Escrevo — e ela aparece-me através da minha mão transparente
E ao canto do papel erguem-se as pirâmides...
Escrevo — perturbo-me de ver o bico da minha pena
Ser o perfil do rei Cheops...
De repente paro...
Escureceu tudo... Caio por um abismo feito de tempo...
Estou soterrado sob as pirâmides a escrever versos à luz clara deste candeeiro
E todo o Egipto me esmaga de alto através dos traços que faço com a pena...

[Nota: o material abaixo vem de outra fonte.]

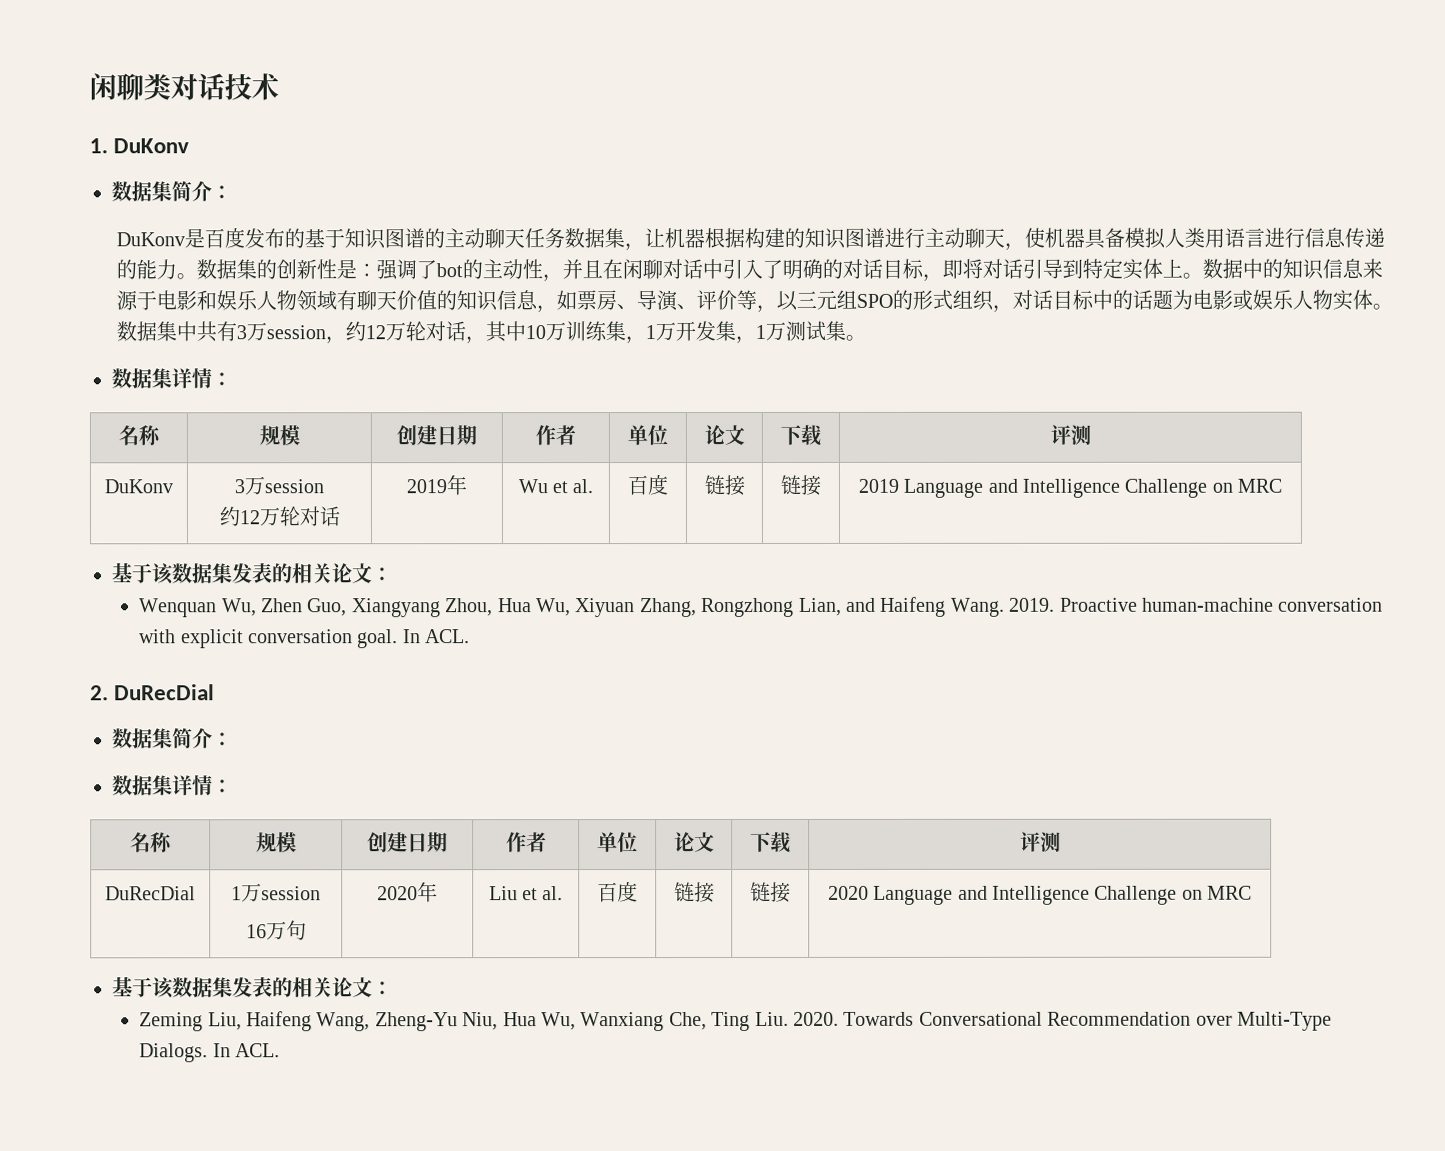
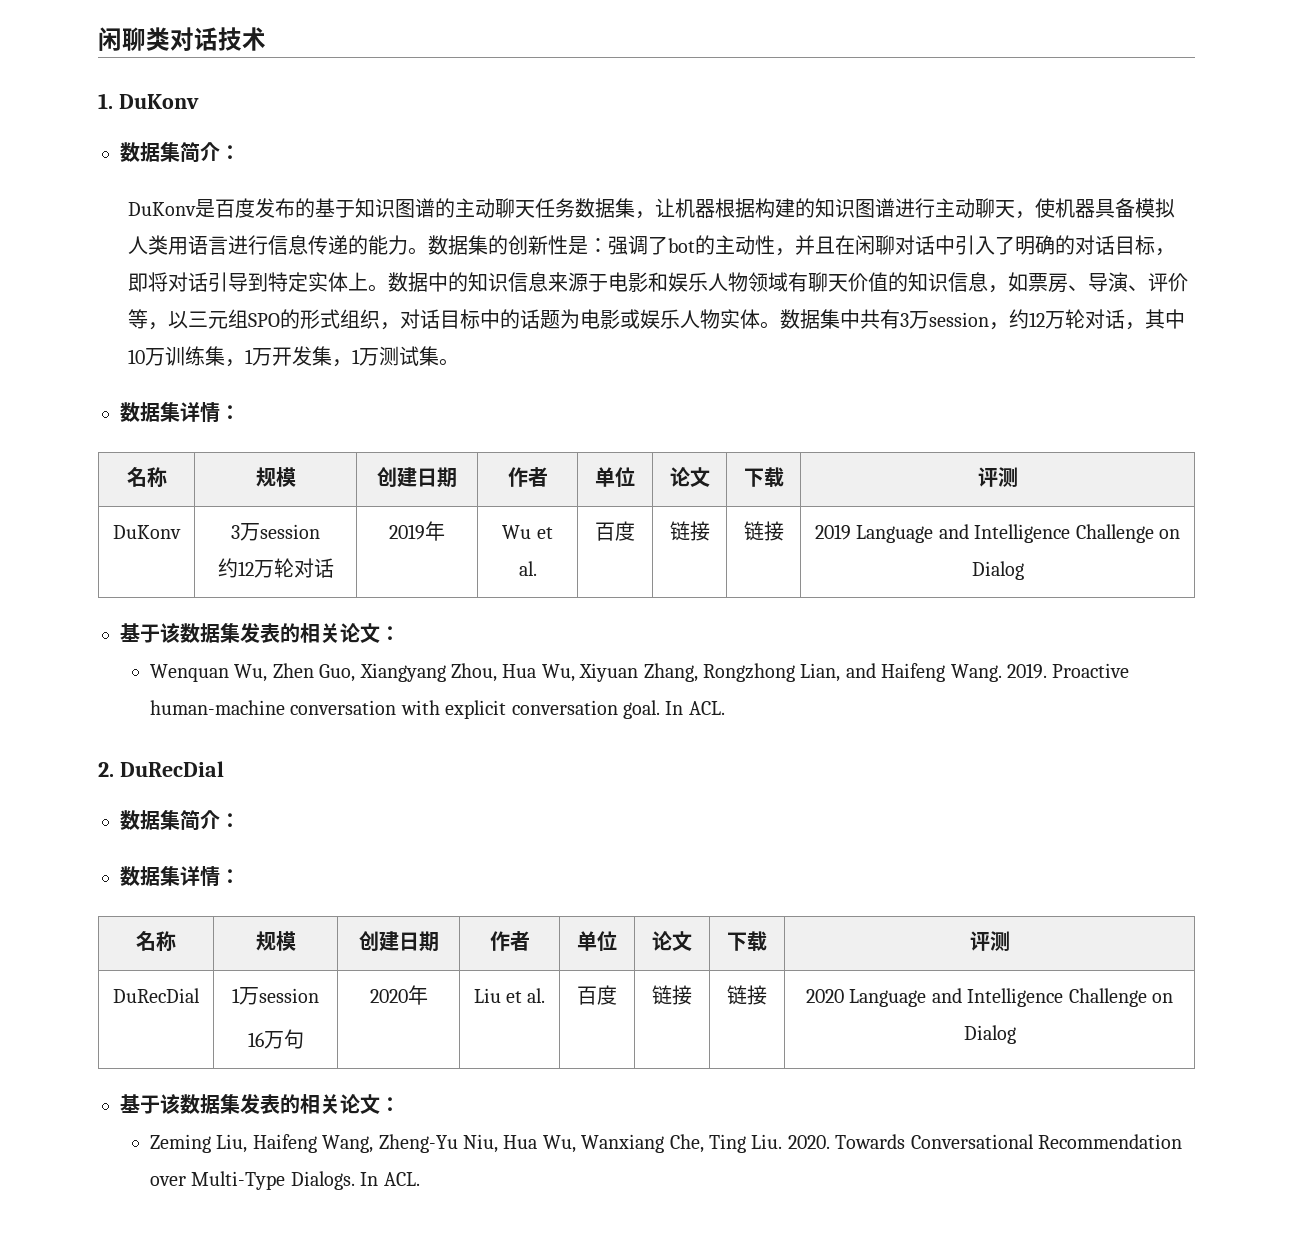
[1237,478,1283,493] MRC -> [971,561,1024,580] Dialog
[1207,885,1253,900] MRC -> [963,1025,1016,1044] Dialog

Ouço a Esfinge rir por dentro
O som da minha pena a correr no papel...
Atravessa o eu não poder vê-la uma mão enorme,
Varre tudo para o canto do tecto que fica por detrás de mim,
E sobre o papel onde escrevo, entre ele e a pena que escreve
Jaz o cadáver do rei Cheops, olhando-me com olhos muito abertos,
E entre os nossos olhares que se cruzam corre o Nilo
E uma alegria de barcos embandeirados erra
Numa diagonal difusa
Entre mim e o que eu penso...
Funerais do rei Cheops em ouro velho e Mim!...
«Chuva Oblíqua». Poesias. Fernando Pessoa. (Nota explicativa de João Gaspar Simões e Luiz de Montalvor.) Lisboa: Ática, 1942 (15ª ed. 1995).
- 27.1ª publ. in Orpheu, nº 2. Lisboa: Abr.-Jun. 1915.